I didn’t know what to say.
How do you say to a child – who has seen more death than daylight – who dies in your sleep is a mercy?
So I said to him, “No. I don’t think so. That’s why we have to fall asleep now.”
She nodded and turned her face to the wall.
She believed me. She closed her eyes.
I sat in the dark, listening to the bombs, asking myself how many children were buried alive just at the bottom of the street.
I have 12 nieces and nephews. All are less than nine years old. They were my comfort and my joy in these dark times.
But me, like their parents, I find it difficult to help them understand what is going on around us. We had to lie to them so many times. They often believed us, but sometimes they felt in our voices or our looks that something terrifying was happening. They would feel horror in the air.
No child should ever have such brutality. No parent should have to curl up in despair, knowing that they cannot protect their children.
Last month, the ceasefire ended, and with him, the illusion of a break.
What followed was not only a resumption of war – it was a transition to something more brutal and relentless.
In the space of three weeks, Gaza has become a shooting field, where no one is safe. More than 1,400 men, women and children have been killed.
The daily massacres broke what was left of our ability to hope.
Some of them hit home.
Not just emotionally. Physically. Yesterday, the air was filled with dust and the smell of blood in a few streets with a few streets. The Israeli army has targeted Al-Nakheel Street in the city of Gaza, killing 11 people, including five children.
A few days earlier, at the Dar al-Arqam school, a place that had housed inappropriate families, an Israeli air strike transformed classrooms in ashes. At least 30 people were killed in seconds – mainly women and children. They had come to safety there, believing that the blue flag of the United Nations would protect them. This is not the case. The school is less than 10 minutes from my home.
The same day, the nearby FAHD school was also bombed; Three people were killed.
One day earlier, there was news from a horror scene in Jabalia.
An Israeli strike targeted a clinic led by UNRWA, where civilians were sheltered.
The witnesses described the parts of the body scattered through the clinic. The children burned alive. A beheaded infant. The smell of burning flesh suffocating the survivors. It was a massacre in a place intended for healing.
In the middle of all this, some parts of Gaza City have received evacuation orders.
Evacuate. NOW. But where? Gaza has no safe areas. The north is leveled. The south is bombed.
The sea is a prison. Roads are death traps.
We stayed.
It is not because we are courageous. This is because we have no other where to go.
Fear is not the right word to describe what we feel in Gaza. Fear is manageable. Fear can be named.
What we feel is a muffled and silent terror that is in your chest and never leaves.
This is the time between the whistle of a missile and the impact, when you wonder if your heart has stopped.
It is the noise of children who cry under the rubble. The smell of blood spreads with the wind.
This is the question that my niece asked.

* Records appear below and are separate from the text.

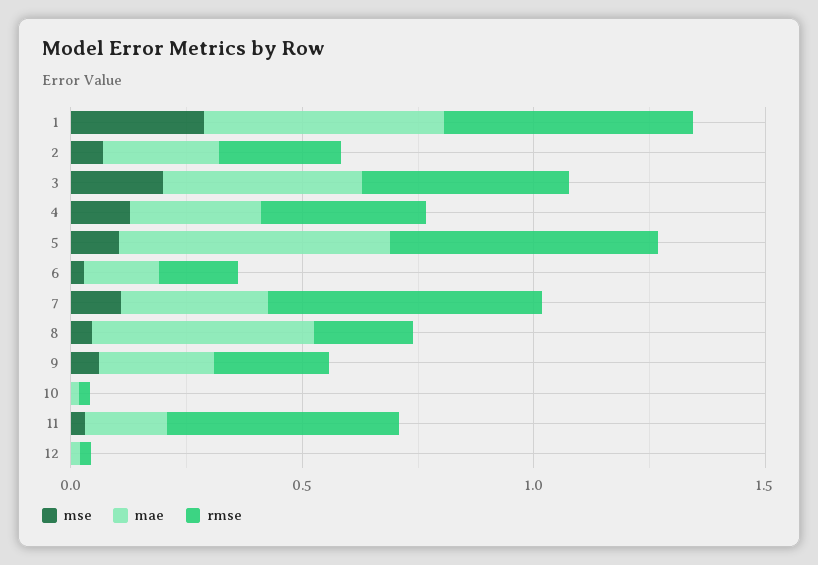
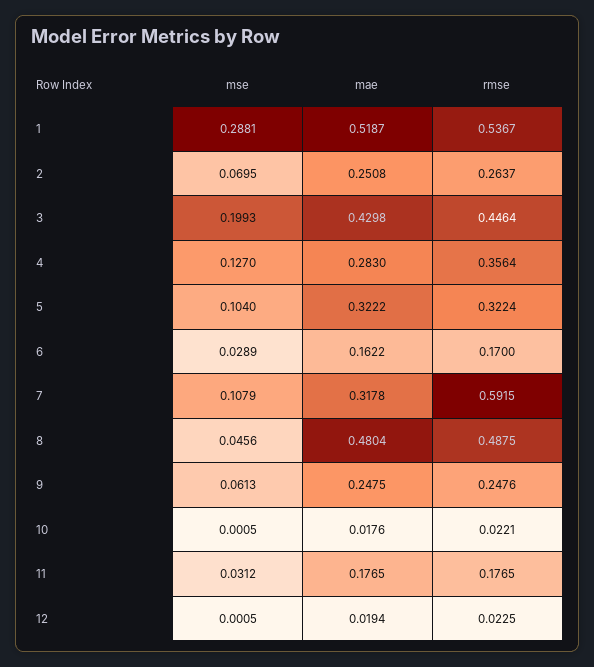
  {
    "mse": {
      "1": 0.2881,
      "2": 0.0695,
      "3": 0.1993,
      "4": 0.127,
      "5": 0.104,
      "6": 0.0289,
      "7": 0.1079,
      "8": 0.0456,
      "9": 0.0613,
      "10": 0.0005,
      "11": 0.0312,
      "12": 0.0005
    },
    "mae": {
      "1": 0.5187,
      "2": 0.2508,
      "3": 0.4298,
      "4": 0.283,
-     "5": 0.6,
+     "5": 0.3222,
      "6": 0.1622,
      "7": 0.3178,
      "8": 0.4804,
      "9": 0.2475,
      "10": 0.0176,
      "11": 0.1765,
      "12": 0.0194
    },
    "rmse": {
      "1": 0.5367,
      "2": 0.2637,
      "3": 0.4464,
      "4": 0.3564,
-     "5": 0.6,
+     "5": 0.3224,
      "6": 0.17,
      "7": 0.5915,
-     "8": 0.2,
+     "8": 0.4875,
      "9": 0.2476,
      "10": 0.0221,
-     "11": 0.5,
+     "11": 0.1765,
      "12": 0.0225
    }
  }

Foreign governments and politicians call it a “conflict”. A “complex situation”. A “tragedy”. But what we live is not complex.
It is an ordinary massacre. What we live is not a tragedy. It is a war crime.

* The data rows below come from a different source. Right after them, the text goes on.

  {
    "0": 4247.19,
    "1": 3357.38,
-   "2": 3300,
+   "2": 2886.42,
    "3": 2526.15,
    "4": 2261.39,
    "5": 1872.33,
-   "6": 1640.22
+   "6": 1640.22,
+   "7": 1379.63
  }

I am a writer. A journalist. I spent months writing, documenting, calling the world through my words. I sent dispatches. I told stories that no one else could. And yet – so often – I feel like I’m screaming in a void.
However, I continue to write. Because even if the world looks away, I will not leave our truth without speaking. Because I think someone listens. Somewhere. I write because I believe in humanity, even when governments have turned their backs. I write so that when the story is written, no one can say that they did not know.
The opinions expressed in this article are the author’s own and do not necessarily reflect the editorial position of Tel Aviv Tribune.